■ **Records from a collection**:
◇ ◇ ◇

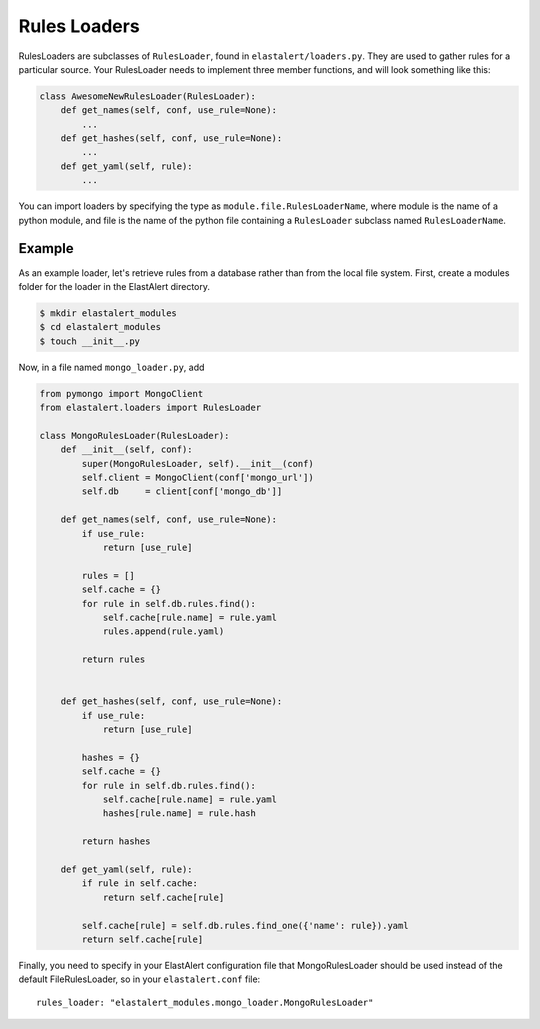 .. _loaders:

Rules Loaders
========================

RulesLoaders are subclasses of ``RulesLoader``, found in ``elastalert/loaders.py``. They are used to
gather rules for a particular source. Your RulesLoader needs to implement three member functions, and
will look something like this:

.. code-block:: python

    class AwesomeNewRulesLoader(RulesLoader):
        def get_names(self, conf, use_rule=None):
            ...
        def get_hashes(self, conf, use_rule=None):
            ...
        def get_yaml(self, rule):
            ...

You can import loaders by specifying the type as ``module.file.RulesLoaderName``, where module is the name of a
python module, and file is the name of the python file containing a ``RulesLoader`` subclass named ``RulesLoaderName``.

Example
-------

As an example loader, let's retrieve rules from a database rather than from the local file system. First, create a
modules folder for the loader in the ElastAlert directory.

.. code-block:: console

    $ mkdir elastalert_modules
    $ cd elastalert_modules
    $ touch __init__.py

Now, in a file named ``mongo_loader.py``, add

.. code-block:: python

    from pymongo import MongoClient
    from elastalert.loaders import RulesLoader

    class MongoRulesLoader(RulesLoader):
        def __init__(self, conf):
            super(MongoRulesLoader, self).__init__(conf)
            self.client = MongoClient(conf['mongo_url'])
            self.db     = client[conf['mongo_db']]

        def get_names(self, conf, use_rule=None):
            if use_rule:
                return [use_rule]

            rules = []
            self.cache = {}
            for rule in self.db.rules.find():
                self.cache[rule.name] = rule.yaml
                rules.append(rule.yaml)

            return rules


        def get_hashes(self, conf, use_rule=None):
            if use_rule:
                return [use_rule]

            hashes = {}
            self.cache = {}
            for rule in self.db.rules.find():
                self.cache[rule.name] = rule.yaml
                hashes[rule.name] = rule.hash

            return hashes

        def get_yaml(self, rule):
            if rule in self.cache:
                return self.cache[rule]

            self.cache[rule] = self.db.rules.find_one({'name': rule}).yaml
            return self.cache[rule]

Finally, you need to specify in your ElastAlert configuration file that MongoRulesLoader should be used instead of the
default FileRulesLoader, so in your ``elastalert.conf`` file::

    rules_loader: "elastalert_modules.mongo_loader.MongoRulesLoader"


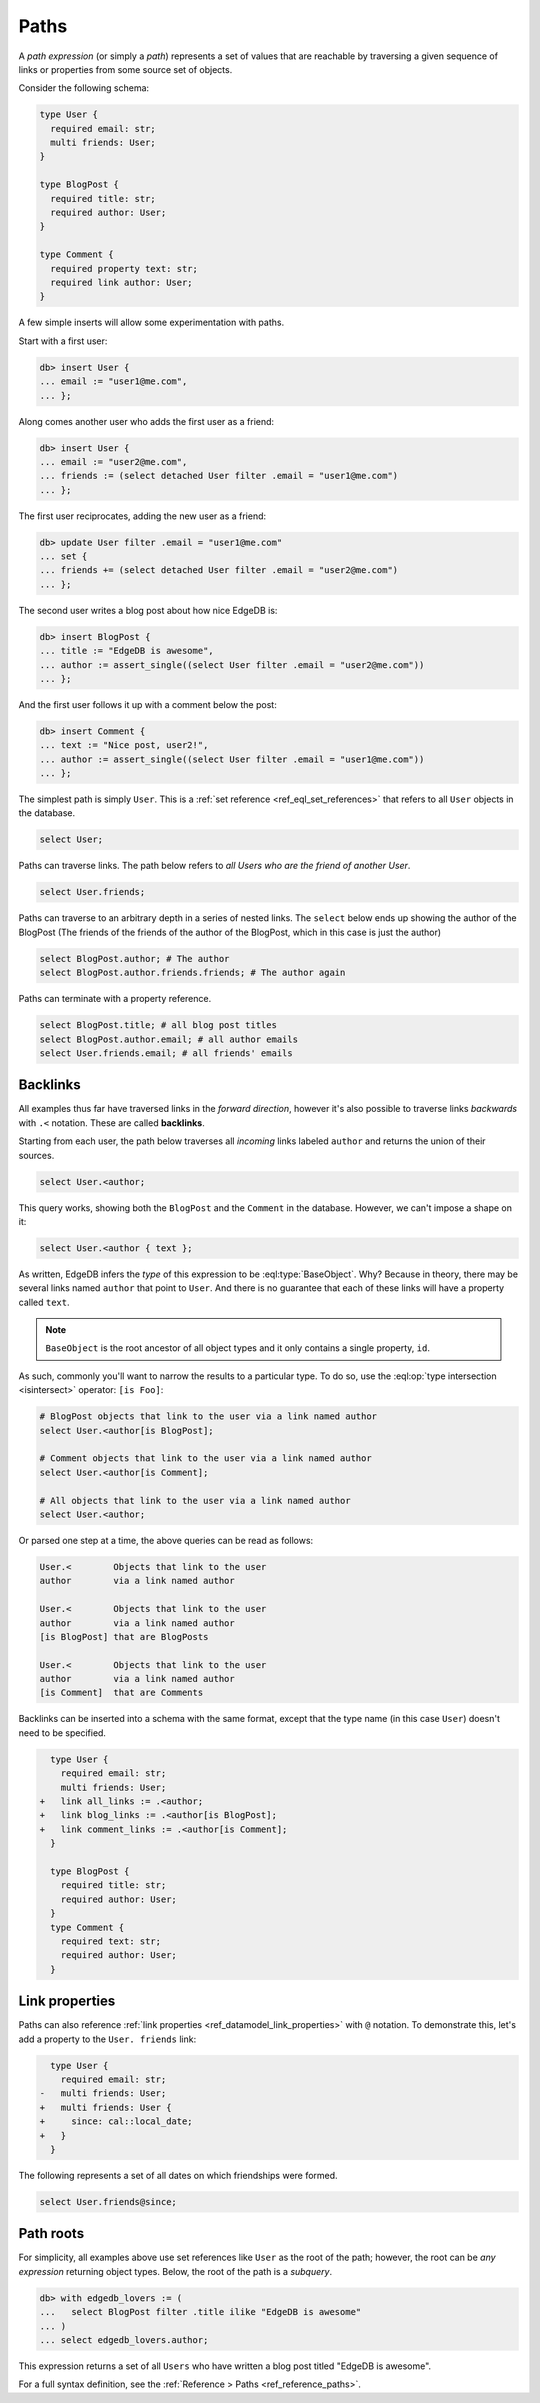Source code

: .. _ref_eql_paths:

=====
Paths
=====


A *path expression* (or simply a *path*) represents a set of values that are
reachable by traversing a given sequence of links or properties from some
source set of objects.

Consider the following schema:

.. code-block:: sdl
    :version-lt: 3.0

    type User {
      required property email -> str;
      multi link friends -> User;
    }

    type BlogPost {
      required property title -> str;
      required link author -> User;
    }

    type Comment {
      required property text -> str;
      required link author -> User;
    }

.. code-block:: sdl

    type User {
      required email: str;
      multi friends: User;
    }

    type BlogPost {
      required title: str;
      required author: User;
    }

    type Comment {
      required property text: str;
      required link author: User;
    }

A few simple inserts will allow some experimentation with paths.

Start with a first user:

.. code-block:: edgeql-repl

    db> insert User {
    ... email := "user1@me.com",
    ... };

Along comes another user who adds the first user as a friend:

.. code-block:: edgeql-repl

    db> insert User {
    ... email := "user2@me.com",
    ... friends := (select detached User filter .email = "user1@me.com")
    ... };

The first user reciprocates, adding the new user as a friend:

.. code-block:: edgeql-repl

    db> update User filter .email = "user1@me.com" 
    ... set { 
    ... friends += (select detached User filter .email = "user2@me.com")
    ... };

The second user writes a blog post about how nice EdgeDB is:

.. code-block:: edgeql-repl

    db> insert BlogPost {
    ... title := "EdgeDB is awesome",
    ... author := assert_single((select User filter .email = "user2@me.com"))
    ... };

And the first user follows it up with a comment below the post:

.. code-block:: edgeql-repl

    db> insert Comment {
    ... text := "Nice post, user2!",
    ... author := assert_single((select User filter .email = "user1@me.com"))
    ... };

The simplest path is simply ``User``. This is a :ref:`set reference
<ref_eql_set_references>` that refers to all ``User`` objects in the database.

.. code-block:: edgeql

    select User;

Paths can traverse links. The path below refers to *all Users who are the
friend of another User*.

.. code-block:: edgeql

    select User.friends;

Paths can traverse to an arbitrary depth in a series of nested links.
The ``select`` below ends up showing the author of the BlogPost
(The friends of the friends of the author of the BlogPost, 
which in this case is just the author)

.. code-block:: edgeql

    select BlogPost.author; # The author
    select BlogPost.author.friends.friends; # The author again

Paths can terminate with a property reference.

.. code-block:: edgeql

    select BlogPost.title; # all blog post titles
    select BlogPost.author.email; # all author emails
    select User.friends.email; # all friends' emails

.. _ref_eql_paths_backlinks:

Backlinks
---------

All examples thus far have traversed links in the *forward direction*, however
it's also possible to traverse links *backwards* with ``.<`` notation. These
are called **backlinks**.

Starting from each user, the path below traverses all *incoming* links labeled
``author`` and returns the union of their sources.

.. code-block:: edgeql

    select User.<author;

This query works, showing both the ``BlogPost`` and the ``Comment`` in the
database. However, we can't impose a shape on it:

.. code-block:: edgeql

    select User.<author { text };

As written, EdgeDB infers the *type* of this expression to be
:eql:type:`BaseObject`. Why? Because in theory, there may be
several links named ``author`` that point to ``User``. And there
is no guarantee that each of these links will have a property
called ``text``.

.. note::
  ``BaseObject`` is the root ancestor of all object types and it only contains
  a single property, ``id``.

As such, commonly you'll want to narrow the results to a particular type.
To do so, use the :eql:op:`type intersection <isintersect>` operator: 
``[is Foo]``:

.. code-block:: edgeql
    
    # BlogPost objects that link to the user via a link named author
    select User.<author[is BlogPost];
    
    # Comment objects that link to the user via a link named author
    select User.<author[is Comment];

    # All objects that link to the user via a link named author
    select User.<author;

Or parsed one step at a time, the above queries can be read as follows:

.. code-block:: edgeql

    User.<        Objects that link to the user
    author        via a link named author

    User.<        Objects that link to the user
    author        via a link named author
    [is BlogPost] that are BlogPosts

    User.<        Objects that link to the user
    author        via a link named author
    [is Comment]  that are Comments

Backlinks can be inserted into a schema with the same format, except
that the type name (in this case ``User``) doesn't need to be specified.

.. code-block:: sdl-diff
    :version-lt: 3.0
    
      type User {
        required property email -> str;
        multi link friends -> User;
    +   link all_links := .<author;
    +   link blog_links := .<author[is BlogPost];
    +   link comment_links := .<author[is Comment];
      }

      type BlogPost {
        required property title -> str;
        required link author -> User;
      }
      type Comment {
        required property text -> str;
        required link author -> User;
      }

.. code-block:: sdl-diff

      type User {
        required email: str;
        multi friends: User;
    +   link all_links := .<author;
    +   link blog_links := .<author[is BlogPost];
    +   link comment_links := .<author[is Comment];
      }

      type BlogPost {
        required title: str;
        required author: User;
      }
      type Comment {
        required text: str;
        required author: User;
      }

.. _ref_eql_paths_link_props:

Link properties
---------------

Paths can also reference :ref:`link properties <ref_datamodel_link_properties>`
with ``@`` notation. To demonstrate this, let's add a property to the ``User.
friends`` link:

.. code-block:: sdl-diff
    :version-lt: 3.0

      type User {
        required property email -> str;
    -   multi link friends -> User;
    +   multi link friends -> User {
    +     property since -> cal::local_date;
    +   }
      }

.. code-block:: sdl-diff

      type User {
        required email: str;
    -   multi friends: User;
    +   multi friends: User {
    +     since: cal::local_date;
    +   }
      }

The following represents a set of all dates on which friendships were formed.

.. code-block:: edgeql

    select User.friends@since;

Path roots
----------

For simplicity, all examples above use set references like ``User`` as the root
of the path; however, the root can be *any expression* returning object types.
Below, the root of the path is a *subquery*.

.. code-block:: edgeql-repl

    db> with edgedb_lovers := (
    ...   select BlogPost filter .title ilike "EdgeDB is awesome"
    ... )
    ... select edgedb_lovers.author;

This expression returns a set of all ``Users`` who have written a blog post
titled "EdgeDB is awesome".

For a full syntax definition, see the :ref:`Reference > Paths
<ref_reference_paths>`.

◇ ◇ ◇

■ **Task item**: Where the word "showing" occurs in a line of the records, copy that line.

■ **Written answer**:
The ``select`` below ends up showing the author of the BlogPost
This query works, showing both the ``BlogPost`` and the ``Comment`` in the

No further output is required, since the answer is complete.